Joel Patrick Courtney

A No-Show at Court

Courtney, at the time a supervisor for a construction cleaning company, was driving a green 1997 Dodge Caravan, a company vehicle, from Portland to Newport, Oregon, to appear for his drunk driving charge on May 24, 2004, the day Brooke Wilberger disappeared. He never arrived at court.

At 1:15 p.m., he called the court and left a message that he'd been delayed, was in Corvallis, and was on his way.

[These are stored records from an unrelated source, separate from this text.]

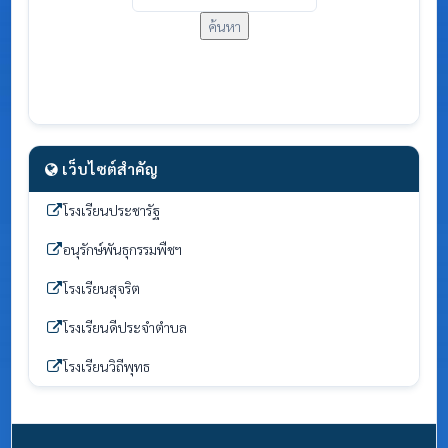
ค้นหา
เว็บไซต์สำคัญ
โรงเรียนประชารัฐ
อนุรักษ์พันธุกรรมพืชฯ
โรงเรียนสุจริต
โรงเรียนดีประจำตำบล
โรงเรียนวิถีพุทธ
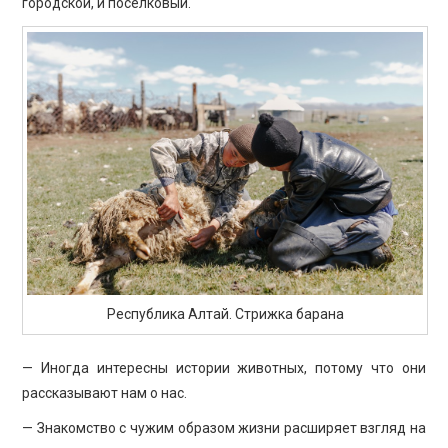
городской, и поселковый.
Республика Алтай. Стрижка барана
— Иногда интересны истории животных, потому что они
рассказывают нам о нас.
— Знакомство с чужим образом жизни расширяет взгляд на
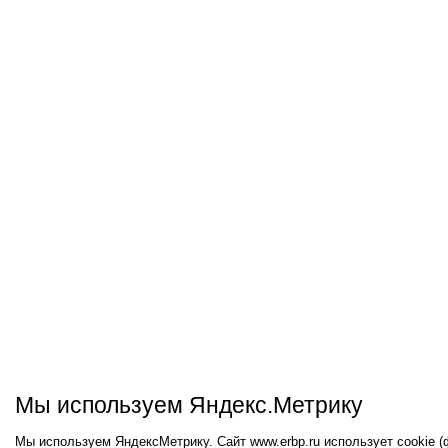
Мы используем Яндекс.Метрику
Мы используем ЯндексМетрику. Сайт www.erbp.ru использует cookie 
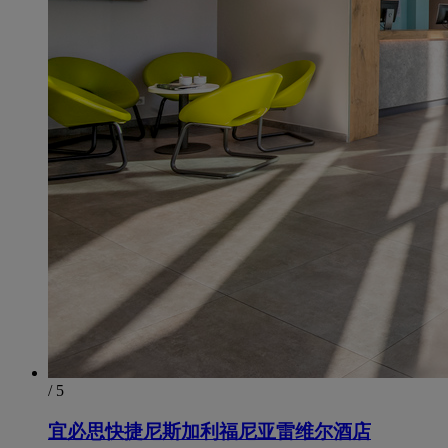
/ 5
宜必思快捷尼斯加利福尼亚雷维尔酒店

According to Dr. A. Nicholas Groth, in his book Men Who Rape The Psychology of the Offender: "Rape is always and foremost an aggressive act. In some offenses, the assault appears to constitute a discharge of anger; it becomes evident that the rape is the way the offender expresses and discharges a mood state of intense anger, frustration, resentment, and rage. In other offenses, the aggression seems to be reactive; that is, when the victim resists the advances of her assailant, he retaliates by striking, hitting, or hurting her in some way. Hostility appears to be quickly triggered or released, sometimes in a clear, consciously experienced stage of anger, or in other cases, in what appears to be a panic state. In still other offenses, the aggression becomes expressed less as an anger motive and more as a means of dominating, controlling, and being in charge of the situation an expression of mastery and conquest. And in a fourth vicissitude, the aggression itself becomes eroticized so that the offender derives pleasure from both controlling his victim and hurting her/him an intense sense of excitement and pleasure being experienced in this context whether or not actual sexual contact is made. These variations on the theme of aggression are not mutually exclusive, and, in any given instance of rape, multiple meanings may be expressed in regard to both the sexual and the aggressive behaviors." 

Book cover: Men Who Rape
Book cover: Men Who Rape

If Courtney were particularly stressed over his upcoming court date, perhaps he had an idea of what could take the edge off that anxiety.

Groth goes on to say about those who rape in anger: "Typically, such an offender reports that he did not anticipate committing a rape. It was not something he fantasized or thought about beforehand - it was, instead, something that happened on the spur of the moment."

So that green minivan that Brian saw "driving recklessly" at or around the time of Brooke's disappearance took on a whole new meaning and a new priority level for the police.